URANIUM : Le prix flambe, Citi prévoit 100$/lb dès 2026, un marché sous tension
[Nouvelles-du-monde.com] – Le marché de l’uranium est en pleine ébullition, avec des prévisions de prix en forte hausse. La banque Citi anticipe un prix de 100 dollars la livre d’ici 2026, s’appuyant sur une combinaison de facteurs de demande et d’offre qui transforment le paysage énergétique mondial.L’analyze de Citi, publiée fin de semaine dernière, met en avant le program d’expansion nucléaire chinois, le développement des petits réacteurs modulaires (SMR) et les difficultés rencontrées par les entreprises d’enrichissement d’uranium comme moteurs principaux de cette hausse. Les experts de Citi s’attendent à ce que les prix de l’uranium restent élevés pendant au moins les deux à trois prochaines années,estimant qu’un “cas haussier solide” s’est développé.
Scénarios de prix :
Scénario de base : 100 $/lb d’ici la fin de l’année prochaine. Scénario pessimiste : 80 $/lb.
* Scénario optimiste : 125 $/lb au premier trimestre de l’année prochaine, avec une stabilisation à ce niveau.Facteurs aggravants :
La situation est exacerbée par les réductions d’offre annoncées par les géants du secteur, Cameco et Kazatomprom, qui resserrent encore un marché déjà tendu. L’activité du Sprott Physical Uranium Trust, qui a levé 200 millions de dollars en juin et acquis rapidement 2,3 millions de livres d’uranium, contribue également à la pression acheteuse.

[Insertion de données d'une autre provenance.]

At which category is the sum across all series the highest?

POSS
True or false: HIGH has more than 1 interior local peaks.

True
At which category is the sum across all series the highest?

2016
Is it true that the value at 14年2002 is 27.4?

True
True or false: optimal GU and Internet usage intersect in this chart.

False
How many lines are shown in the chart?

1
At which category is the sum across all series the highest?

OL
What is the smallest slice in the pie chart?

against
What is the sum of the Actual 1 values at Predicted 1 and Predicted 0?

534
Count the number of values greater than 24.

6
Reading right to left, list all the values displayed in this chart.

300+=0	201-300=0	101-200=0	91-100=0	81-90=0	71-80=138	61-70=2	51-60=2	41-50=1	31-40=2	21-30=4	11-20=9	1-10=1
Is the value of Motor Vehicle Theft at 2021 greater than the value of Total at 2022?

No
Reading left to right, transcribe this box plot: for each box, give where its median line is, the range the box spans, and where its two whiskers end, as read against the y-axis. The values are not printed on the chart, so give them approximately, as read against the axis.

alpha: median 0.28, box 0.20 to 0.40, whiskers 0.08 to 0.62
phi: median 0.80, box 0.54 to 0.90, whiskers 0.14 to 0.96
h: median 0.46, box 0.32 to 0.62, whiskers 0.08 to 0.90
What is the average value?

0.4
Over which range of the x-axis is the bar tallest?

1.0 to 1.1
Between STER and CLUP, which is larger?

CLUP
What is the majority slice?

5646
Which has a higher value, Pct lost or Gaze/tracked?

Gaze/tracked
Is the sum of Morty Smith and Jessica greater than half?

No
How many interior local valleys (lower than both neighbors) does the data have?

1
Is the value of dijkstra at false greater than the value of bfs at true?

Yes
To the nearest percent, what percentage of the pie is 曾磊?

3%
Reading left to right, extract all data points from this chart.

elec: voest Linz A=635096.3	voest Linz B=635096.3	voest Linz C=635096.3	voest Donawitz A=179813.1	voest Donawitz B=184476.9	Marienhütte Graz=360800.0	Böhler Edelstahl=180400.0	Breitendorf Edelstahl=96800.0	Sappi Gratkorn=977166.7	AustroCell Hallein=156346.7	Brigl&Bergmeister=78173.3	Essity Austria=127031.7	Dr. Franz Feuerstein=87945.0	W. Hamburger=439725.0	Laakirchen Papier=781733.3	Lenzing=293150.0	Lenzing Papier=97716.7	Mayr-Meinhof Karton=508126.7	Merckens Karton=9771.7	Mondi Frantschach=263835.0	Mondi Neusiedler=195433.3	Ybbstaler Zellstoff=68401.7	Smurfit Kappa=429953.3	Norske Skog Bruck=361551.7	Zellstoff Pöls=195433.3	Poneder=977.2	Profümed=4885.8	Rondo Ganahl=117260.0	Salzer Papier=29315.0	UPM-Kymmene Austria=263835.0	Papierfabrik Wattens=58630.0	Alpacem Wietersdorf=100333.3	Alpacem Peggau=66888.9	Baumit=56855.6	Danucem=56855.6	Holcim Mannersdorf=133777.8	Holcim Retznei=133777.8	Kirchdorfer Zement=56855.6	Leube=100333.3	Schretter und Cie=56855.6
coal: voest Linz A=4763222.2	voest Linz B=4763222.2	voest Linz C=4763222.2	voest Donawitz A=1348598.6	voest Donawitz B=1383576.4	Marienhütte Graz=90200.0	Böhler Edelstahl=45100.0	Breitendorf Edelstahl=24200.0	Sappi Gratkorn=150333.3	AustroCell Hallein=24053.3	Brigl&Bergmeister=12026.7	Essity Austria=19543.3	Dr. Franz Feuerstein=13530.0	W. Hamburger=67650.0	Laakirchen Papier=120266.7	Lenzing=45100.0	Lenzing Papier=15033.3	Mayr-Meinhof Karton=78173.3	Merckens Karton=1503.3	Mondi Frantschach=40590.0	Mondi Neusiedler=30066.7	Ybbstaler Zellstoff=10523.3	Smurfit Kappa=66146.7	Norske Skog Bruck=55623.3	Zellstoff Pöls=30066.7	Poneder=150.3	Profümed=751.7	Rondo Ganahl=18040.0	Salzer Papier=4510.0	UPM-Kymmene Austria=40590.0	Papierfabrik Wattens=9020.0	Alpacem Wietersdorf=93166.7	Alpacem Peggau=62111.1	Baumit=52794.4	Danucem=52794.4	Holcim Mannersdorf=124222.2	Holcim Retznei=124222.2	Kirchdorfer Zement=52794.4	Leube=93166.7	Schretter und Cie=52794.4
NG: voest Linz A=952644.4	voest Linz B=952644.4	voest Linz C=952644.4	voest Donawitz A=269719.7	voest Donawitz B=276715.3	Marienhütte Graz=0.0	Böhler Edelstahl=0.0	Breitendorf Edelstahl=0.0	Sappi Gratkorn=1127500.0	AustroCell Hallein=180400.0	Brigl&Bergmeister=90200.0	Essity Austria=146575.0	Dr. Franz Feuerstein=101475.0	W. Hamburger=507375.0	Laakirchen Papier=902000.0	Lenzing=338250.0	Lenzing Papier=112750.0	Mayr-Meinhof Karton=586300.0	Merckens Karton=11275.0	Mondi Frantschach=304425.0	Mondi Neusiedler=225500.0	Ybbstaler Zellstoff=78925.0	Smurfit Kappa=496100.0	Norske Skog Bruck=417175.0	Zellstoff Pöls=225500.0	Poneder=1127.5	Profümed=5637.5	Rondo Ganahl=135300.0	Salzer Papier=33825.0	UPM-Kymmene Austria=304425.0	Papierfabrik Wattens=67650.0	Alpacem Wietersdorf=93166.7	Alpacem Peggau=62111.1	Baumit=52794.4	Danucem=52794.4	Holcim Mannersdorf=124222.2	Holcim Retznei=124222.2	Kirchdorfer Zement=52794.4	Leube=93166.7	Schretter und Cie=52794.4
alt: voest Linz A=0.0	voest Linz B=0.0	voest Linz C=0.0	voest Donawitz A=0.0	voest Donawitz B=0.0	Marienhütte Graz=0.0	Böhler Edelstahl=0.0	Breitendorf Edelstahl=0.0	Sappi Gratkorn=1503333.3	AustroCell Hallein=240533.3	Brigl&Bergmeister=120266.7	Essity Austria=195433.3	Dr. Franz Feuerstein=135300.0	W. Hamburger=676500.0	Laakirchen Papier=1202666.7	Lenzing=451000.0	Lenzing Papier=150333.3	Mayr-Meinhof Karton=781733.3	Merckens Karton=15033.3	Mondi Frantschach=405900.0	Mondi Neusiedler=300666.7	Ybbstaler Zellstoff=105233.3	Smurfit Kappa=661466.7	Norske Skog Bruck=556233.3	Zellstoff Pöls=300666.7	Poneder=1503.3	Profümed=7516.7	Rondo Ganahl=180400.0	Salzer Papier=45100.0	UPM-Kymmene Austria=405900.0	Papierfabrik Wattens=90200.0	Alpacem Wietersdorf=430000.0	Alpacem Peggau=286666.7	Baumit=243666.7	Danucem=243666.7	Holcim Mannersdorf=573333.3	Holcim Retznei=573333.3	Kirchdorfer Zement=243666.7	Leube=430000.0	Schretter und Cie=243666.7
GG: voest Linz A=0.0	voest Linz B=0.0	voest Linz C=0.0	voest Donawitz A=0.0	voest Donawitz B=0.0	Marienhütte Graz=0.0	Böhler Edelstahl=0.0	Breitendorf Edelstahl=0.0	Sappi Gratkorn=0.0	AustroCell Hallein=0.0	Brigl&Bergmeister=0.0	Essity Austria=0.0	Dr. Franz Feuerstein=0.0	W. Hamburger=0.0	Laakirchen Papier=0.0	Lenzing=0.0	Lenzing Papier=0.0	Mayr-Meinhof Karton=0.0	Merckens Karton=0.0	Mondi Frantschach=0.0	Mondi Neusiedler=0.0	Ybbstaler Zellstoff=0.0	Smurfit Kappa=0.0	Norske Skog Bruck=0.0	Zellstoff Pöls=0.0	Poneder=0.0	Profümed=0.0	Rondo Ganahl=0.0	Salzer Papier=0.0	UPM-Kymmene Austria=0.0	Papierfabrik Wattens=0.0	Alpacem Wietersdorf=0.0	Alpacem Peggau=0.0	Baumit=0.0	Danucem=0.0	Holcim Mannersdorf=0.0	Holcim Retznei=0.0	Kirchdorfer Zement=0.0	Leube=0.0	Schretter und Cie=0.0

Vulnérabilités des petits producteurs :
citi souligne une vulnérabilité potentielle : les petits producteurs d’uranium, ayant conclu des contrats à long terme sur la base d’estimations optimistes, pourraient ne pas être en mesure de respecter leurs engagements. Cette situation pourrait les forcer à se tourner vers le marché au comptant,augmentant encore la demande et les prix.
Contexte et perspectives à long terme :
L’uranium, combustible essentiel pour la production d’énergie nucléaire, est au cœur d’un débat mondial sur la transition énergétique. L’énergie nucléaire, bien que controversée, est reconnue pour sa capacité à fournir une source d’énergie bas carbone fiable et constante. La demande d’uranium est donc intimement liée aux politiques énergétiques des nations et à la volonté de réduire les émissions de gaz à effet de serre.
Le développement des SMR, plus petits et potentiellement plus sûrs que les réacteurs traditionnels, pourrait révolutionner le secteur nucléaire et stimuler davantage la demande d’uranium. De plus, l’intérêt croissant pour l’énergie nucléaire en tant que solution pour la sécurité énergétique, notamment dans un contexte géopolitique instable, pourrait soutenir les prix à long terme.
L’évolution du marché de l’uranium est donc un indicateur clé des tendances énergétiques mondiales et des efforts pour lutter contre le changement climatique. Les prochains mois seront cruciaux pour observer si les prévisions de Citi se réalisent et si le marché de l’uranium continue sur sa lancée haussière.